Quick Example 2 – Martin the Macaw
- Facts (F)
- Sarah owns Martin the tame macaw (inherited from her uncle, who habitually swore).
- In the park a boy exclaims “ouch”; Martin repeats uncle’s string of profanities.
- Same regulation invoked; Sarah again fined \$1000.
- Issues (I)
- Does language spoken by an animal constitute “use” of obscene language by Sarah under the regulation?
- If yes, is strict liability imposed? What mental element (mens rea) is required?
- Is the regulation ultra vires if applied to conduct beyond human control?
- Rules (R)
- Textual interpretation principles: literal, purposive, absurdity avoidance.
- Authorities on vicarious or derivative liability (e.g. owner responsibility for animal behaviour).
- Absence/presence of fault element under the enabling Act.
- Comparative precedent: Miles v City Council of Augusta, Georgia 710\,F.2d\,1452 (11th Cir 1983).
- Application (A)
- For Council: phrase “Anyone who uses obscene language” can encompass “causes to be used” or “permits” via owner negligence.
- For Sarah: ordinary meaning restricts “use” to volitional human speech; an animal cannot form intent; owner lacked foresight; purposive interpretation should exculpate.
- Conclusion (C)
- Likely outcome depends on statutory wording and any cases establishing owner liability for verbal acts of pets (an unsettled area—hence a rich hypothetical).
Broader Significance
- Demonstrates how small factual variations create new legal issues even under unchanged rules.
- Stresses importance of not substituting moral intuition for legal analysis; law students must first articulate what the law IS before arguing what it SHOULD BE.
Practical Tips for Law Students
- When using (F)IRAC:
- Keep trigger facts concise; weave remaining facts into Application where relevance becomes clear.
- State each issue explicitly; one issue → one mini-IRAC.
- Alternate arguments obligation: always recognise the opponent’s best case before rebutting.

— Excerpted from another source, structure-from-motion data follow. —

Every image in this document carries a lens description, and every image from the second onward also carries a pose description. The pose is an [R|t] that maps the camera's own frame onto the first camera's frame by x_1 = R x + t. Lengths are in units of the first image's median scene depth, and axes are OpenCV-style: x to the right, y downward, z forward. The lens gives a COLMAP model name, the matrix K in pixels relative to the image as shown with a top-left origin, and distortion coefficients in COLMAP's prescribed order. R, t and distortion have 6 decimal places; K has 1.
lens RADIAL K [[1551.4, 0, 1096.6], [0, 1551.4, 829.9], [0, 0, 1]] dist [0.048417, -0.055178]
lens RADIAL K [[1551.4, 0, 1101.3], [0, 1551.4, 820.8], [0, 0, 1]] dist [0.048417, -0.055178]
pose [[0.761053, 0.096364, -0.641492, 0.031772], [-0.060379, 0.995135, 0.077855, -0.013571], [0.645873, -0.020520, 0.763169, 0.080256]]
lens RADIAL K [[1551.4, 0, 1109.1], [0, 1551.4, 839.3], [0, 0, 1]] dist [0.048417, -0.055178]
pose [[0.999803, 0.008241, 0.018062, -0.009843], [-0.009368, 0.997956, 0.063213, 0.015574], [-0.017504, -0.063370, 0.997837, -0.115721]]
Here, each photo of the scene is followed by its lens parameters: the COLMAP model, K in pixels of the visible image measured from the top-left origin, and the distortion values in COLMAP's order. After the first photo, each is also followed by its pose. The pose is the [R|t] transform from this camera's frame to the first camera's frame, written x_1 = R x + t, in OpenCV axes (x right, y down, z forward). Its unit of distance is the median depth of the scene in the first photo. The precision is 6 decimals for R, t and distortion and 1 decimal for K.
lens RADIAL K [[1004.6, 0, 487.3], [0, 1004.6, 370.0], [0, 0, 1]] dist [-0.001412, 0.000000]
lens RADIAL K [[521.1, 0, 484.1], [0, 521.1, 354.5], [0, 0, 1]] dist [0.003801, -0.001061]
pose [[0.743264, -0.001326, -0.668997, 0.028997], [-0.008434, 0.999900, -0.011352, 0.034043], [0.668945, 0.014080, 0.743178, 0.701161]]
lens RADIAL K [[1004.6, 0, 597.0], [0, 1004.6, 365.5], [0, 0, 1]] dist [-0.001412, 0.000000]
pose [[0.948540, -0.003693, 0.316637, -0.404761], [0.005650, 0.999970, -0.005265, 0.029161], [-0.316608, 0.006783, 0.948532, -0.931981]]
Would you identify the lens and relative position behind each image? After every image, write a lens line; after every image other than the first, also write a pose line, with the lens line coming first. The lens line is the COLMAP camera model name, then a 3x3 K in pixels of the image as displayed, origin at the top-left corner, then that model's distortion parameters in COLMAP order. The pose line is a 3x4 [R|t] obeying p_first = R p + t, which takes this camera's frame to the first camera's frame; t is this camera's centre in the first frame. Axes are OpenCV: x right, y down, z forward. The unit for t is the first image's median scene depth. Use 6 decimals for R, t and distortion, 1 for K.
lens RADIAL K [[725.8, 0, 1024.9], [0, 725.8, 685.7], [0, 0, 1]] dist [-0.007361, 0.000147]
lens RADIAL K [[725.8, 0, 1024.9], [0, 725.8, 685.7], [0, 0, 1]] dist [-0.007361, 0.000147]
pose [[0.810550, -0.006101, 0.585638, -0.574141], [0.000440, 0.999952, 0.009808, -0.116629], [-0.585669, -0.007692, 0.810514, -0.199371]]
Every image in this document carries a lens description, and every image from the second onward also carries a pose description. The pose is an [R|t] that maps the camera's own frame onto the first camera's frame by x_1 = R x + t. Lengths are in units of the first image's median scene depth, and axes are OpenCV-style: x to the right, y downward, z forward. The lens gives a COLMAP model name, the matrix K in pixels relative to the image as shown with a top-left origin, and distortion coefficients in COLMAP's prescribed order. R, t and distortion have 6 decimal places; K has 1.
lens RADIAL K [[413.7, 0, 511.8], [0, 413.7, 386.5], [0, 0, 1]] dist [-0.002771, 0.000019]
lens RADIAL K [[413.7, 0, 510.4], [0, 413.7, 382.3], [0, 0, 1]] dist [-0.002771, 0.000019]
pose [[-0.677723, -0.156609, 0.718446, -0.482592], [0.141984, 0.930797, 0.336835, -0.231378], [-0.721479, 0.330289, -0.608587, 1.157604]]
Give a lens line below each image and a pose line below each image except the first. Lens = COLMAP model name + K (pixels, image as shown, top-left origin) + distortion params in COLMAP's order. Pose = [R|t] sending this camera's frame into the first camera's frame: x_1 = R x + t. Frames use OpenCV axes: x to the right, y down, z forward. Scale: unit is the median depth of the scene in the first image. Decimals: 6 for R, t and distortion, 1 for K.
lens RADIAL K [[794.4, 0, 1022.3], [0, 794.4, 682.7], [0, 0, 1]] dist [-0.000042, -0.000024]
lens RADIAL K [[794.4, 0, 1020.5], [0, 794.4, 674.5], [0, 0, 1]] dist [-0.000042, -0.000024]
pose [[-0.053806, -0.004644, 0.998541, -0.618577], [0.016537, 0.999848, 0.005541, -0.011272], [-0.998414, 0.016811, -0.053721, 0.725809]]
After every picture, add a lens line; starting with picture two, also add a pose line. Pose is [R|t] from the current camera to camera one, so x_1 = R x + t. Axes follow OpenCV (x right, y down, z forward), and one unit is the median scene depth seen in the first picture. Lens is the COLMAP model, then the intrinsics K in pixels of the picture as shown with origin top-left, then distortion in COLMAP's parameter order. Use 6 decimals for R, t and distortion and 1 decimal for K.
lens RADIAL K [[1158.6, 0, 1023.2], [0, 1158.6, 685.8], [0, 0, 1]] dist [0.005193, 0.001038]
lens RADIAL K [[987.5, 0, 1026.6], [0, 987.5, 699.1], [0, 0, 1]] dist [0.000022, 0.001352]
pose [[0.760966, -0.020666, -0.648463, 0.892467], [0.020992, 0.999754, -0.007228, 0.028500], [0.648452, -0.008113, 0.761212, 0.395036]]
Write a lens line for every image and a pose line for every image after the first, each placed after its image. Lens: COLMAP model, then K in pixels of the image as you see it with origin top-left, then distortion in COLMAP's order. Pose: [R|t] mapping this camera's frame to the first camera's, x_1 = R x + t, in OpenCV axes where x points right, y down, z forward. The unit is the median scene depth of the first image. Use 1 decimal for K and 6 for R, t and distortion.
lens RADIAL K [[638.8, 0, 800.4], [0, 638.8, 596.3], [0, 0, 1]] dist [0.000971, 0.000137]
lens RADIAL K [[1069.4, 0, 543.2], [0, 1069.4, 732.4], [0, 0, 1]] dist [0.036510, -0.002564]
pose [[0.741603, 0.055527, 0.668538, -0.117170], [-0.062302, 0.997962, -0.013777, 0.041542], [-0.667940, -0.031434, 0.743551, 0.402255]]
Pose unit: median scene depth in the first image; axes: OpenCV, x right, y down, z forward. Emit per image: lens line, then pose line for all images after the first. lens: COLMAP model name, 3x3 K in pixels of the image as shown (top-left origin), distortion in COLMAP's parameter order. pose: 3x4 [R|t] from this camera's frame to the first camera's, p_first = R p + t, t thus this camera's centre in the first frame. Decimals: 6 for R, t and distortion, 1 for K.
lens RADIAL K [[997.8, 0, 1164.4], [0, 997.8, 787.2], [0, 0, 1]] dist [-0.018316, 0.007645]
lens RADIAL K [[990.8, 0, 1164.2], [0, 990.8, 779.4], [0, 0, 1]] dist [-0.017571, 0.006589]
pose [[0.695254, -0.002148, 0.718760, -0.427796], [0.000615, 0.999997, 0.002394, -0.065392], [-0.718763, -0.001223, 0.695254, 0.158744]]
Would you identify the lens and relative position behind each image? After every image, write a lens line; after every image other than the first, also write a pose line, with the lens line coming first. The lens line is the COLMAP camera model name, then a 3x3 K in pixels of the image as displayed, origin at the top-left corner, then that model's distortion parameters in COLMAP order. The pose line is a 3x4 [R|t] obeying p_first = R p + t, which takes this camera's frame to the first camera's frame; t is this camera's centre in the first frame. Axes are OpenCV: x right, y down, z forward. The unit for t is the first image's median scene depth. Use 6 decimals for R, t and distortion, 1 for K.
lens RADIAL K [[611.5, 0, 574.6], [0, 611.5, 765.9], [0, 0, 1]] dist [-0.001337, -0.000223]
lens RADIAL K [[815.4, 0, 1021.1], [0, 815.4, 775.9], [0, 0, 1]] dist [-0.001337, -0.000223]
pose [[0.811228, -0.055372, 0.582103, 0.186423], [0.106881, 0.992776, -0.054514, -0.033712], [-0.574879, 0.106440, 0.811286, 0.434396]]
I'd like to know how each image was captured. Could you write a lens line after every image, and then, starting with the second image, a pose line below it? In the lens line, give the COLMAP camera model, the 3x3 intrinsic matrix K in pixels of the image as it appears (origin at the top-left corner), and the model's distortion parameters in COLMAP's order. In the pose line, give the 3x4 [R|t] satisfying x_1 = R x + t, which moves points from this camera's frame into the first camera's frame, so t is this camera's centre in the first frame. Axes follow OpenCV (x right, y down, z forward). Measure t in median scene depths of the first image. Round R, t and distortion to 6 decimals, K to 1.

- Arrive at a definite conclusion unless explicitly asked for open commentary.
- When reading cases:
- Highlight the ratio; mark obiter differently.
- Note hierarchical level to determine binding force.
- Track how judges apply statutory interpretation canons—these are examinable!
- Ethical / philosophical engagement is encouraged after mastering doctrinal accuracy.
Connections to Other Units & Real-World Relevance
- Statutory interpretation rules previewed here will be treated systematically in LAWS1010 (e.g. presumptions against retrospectivity, principle of legality).
- Comparative constitutional point: s.109 inconsistency principle echoes federal-state conflicts in other federations (e.g. US Supremacy Clause).
- Modern debates about offensive language laws intersect with human-rights legislation (e.g. Victoria’s Charter, ACT’s HRA) and with calls for a national bill of rights.